Friedhöfe – kennste einen …

… kennste alle?

Das glaub ich nicht.

Und weil die Dezember-Ausgabe „Gruftgeflüster“ unter anderem auf Bonner Friedhöfen spielt, ist das diese Woche meine Recherche-Aufgabe – nach der Arbeit schaue ich mir einen oder zwei der über dreißig Friedhöfe auf Bonner Stadtgebiet an, mache Fotos und notiere mir Eindrücke: Was hört man? Wonach riecht es? Welche Art Material wurde für die Wege verwendet? …

Jaaaaaa, es ist wirklich so, dass viele Friedhöfe schon eine Reihe Gemeinsamkeiten haben. Aber mich interessieren die Kleinigkeiten, die Besonderheiten, die Trivialitäten. Zum Beispiel habe ich heute gelernt, dass es auf einigen Bonner Friedhöfen Bienenvölker gibt. Und ab und zu stolpert man über die Gräber bekannte Personen (nicht wortwörtlich, natürlich, wir bleiben artig auf den Wegen). In Prag beispielsweise, vor einigen Jahren, haben wir zufällig das Grab von Dvořák gesehen. Überhaupt, der Friedhof war schon hart anders, als wir das von hier gewohnt sind. Viel enger, und viel weniger Blumen, zum Beispiel.

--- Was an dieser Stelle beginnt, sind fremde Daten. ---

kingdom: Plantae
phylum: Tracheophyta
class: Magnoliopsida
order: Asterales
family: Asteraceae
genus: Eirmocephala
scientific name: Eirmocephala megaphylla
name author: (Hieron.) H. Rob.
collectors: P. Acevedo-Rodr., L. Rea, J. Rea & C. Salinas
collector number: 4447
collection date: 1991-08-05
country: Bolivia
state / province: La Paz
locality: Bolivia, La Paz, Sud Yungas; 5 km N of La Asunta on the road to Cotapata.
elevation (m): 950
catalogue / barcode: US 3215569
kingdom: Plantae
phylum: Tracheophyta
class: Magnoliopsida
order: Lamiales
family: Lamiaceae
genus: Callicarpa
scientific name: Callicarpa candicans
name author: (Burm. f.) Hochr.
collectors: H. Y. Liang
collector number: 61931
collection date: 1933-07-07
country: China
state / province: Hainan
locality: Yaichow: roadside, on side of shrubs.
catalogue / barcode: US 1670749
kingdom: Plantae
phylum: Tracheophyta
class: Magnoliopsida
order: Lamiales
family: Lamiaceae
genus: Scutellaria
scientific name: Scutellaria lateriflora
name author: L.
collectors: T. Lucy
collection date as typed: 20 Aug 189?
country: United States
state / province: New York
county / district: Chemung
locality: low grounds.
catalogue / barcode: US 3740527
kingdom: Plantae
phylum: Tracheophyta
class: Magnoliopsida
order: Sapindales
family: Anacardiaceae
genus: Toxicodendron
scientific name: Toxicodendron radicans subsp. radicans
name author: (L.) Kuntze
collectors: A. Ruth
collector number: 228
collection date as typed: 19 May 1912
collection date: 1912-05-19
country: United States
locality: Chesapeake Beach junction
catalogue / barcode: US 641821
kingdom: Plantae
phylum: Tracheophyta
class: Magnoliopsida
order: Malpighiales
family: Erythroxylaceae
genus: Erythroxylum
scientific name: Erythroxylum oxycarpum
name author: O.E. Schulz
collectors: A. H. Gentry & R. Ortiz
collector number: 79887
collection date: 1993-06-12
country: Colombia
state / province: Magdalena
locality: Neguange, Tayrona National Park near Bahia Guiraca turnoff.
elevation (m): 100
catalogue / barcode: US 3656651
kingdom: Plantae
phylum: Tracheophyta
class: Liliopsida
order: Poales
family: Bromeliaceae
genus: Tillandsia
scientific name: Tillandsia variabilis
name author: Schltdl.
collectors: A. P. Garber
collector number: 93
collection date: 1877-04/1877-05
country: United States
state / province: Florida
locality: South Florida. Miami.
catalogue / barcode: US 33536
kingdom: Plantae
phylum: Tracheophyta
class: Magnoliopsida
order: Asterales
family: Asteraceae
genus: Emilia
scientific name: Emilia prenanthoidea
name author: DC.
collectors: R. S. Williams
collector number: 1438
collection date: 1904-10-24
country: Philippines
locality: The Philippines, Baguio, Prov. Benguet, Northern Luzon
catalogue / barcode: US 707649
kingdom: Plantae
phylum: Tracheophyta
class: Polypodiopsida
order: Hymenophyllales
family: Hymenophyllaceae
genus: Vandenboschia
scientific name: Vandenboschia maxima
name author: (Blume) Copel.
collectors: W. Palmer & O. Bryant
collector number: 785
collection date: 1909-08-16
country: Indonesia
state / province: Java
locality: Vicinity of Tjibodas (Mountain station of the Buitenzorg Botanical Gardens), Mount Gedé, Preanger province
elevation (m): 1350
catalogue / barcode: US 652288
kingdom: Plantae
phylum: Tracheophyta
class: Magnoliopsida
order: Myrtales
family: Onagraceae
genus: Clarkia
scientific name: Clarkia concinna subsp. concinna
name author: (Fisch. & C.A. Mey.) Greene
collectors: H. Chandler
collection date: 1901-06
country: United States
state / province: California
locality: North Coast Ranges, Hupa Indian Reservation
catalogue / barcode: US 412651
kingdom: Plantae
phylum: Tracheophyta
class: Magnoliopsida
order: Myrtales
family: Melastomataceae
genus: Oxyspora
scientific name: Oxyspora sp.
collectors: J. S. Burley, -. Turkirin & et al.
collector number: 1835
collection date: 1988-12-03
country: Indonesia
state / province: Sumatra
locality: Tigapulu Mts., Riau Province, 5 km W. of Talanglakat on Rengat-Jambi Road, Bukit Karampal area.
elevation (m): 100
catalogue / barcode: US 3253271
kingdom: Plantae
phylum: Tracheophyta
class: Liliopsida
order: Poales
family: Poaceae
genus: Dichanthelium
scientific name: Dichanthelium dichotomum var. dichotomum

Generell bin ich eigentlich gerne auf Friedhöfen. Meist ist es ruhig, eher grün, es gibt abgeschiedene Ecken … und man lernt eine Menge darüber, was für ein Verhältnis Leute zu ihren Toten und zum Leben nach dem Tod haben.

Was ist der schönste Friedhof, den ihr je gesehen habt?